-- Work required --
Copy out the entries that come next, exactly.

(Beginning of Extracted information)

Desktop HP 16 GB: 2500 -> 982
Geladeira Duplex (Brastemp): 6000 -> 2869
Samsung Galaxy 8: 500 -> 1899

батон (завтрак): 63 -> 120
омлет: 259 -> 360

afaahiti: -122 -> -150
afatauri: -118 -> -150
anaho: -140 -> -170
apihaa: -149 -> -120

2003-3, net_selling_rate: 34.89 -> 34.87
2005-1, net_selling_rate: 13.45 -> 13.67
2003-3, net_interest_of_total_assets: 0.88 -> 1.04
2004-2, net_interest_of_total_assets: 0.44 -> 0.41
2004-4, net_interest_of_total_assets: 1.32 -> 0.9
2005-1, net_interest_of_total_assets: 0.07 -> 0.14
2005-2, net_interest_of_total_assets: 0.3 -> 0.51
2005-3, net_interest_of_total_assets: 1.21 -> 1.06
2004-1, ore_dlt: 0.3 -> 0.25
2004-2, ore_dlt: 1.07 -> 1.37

(End of Extracted information)

-- Task answer --
Desktop HP 16 GB: 2500 -> 982
Geladeira Duplex (Brastemp): 6000 -> 2869
Samsung Galaxy 8: 500 -> 1899

батон (завтрак): 63 -> 120
омлет: 259 -> 360

afaahiti: -122 -> -150
afatauri: -118 -> -150
anaho: -140 -> -170
apihaa: -149 -> -120

2003-3, net_selling_rate: 34.89 -> 34.87
2005-1, net_selling_rate: 13.45 -> 13.67
2003-3, net_interest_of_total_assets: 0.88 -> 1.04
2004-2, net_interest_of_total_assets: 0.44 -> 0.41
2004-4, net_interest_of_total_assets: 1.32 -> 0.9
2005-1, net_interest_of_total_assets: 0.07 -> 0.14
2005-2, net_interest_of_total_assets: 0.3 -> 0.51
2005-3, net_interest_of_total_assets: 1.21 -> 1.06
2004-1, ore_dlt: 0.3 -> 0.25
2004-2, ore_dlt: 1.07 -> 1.37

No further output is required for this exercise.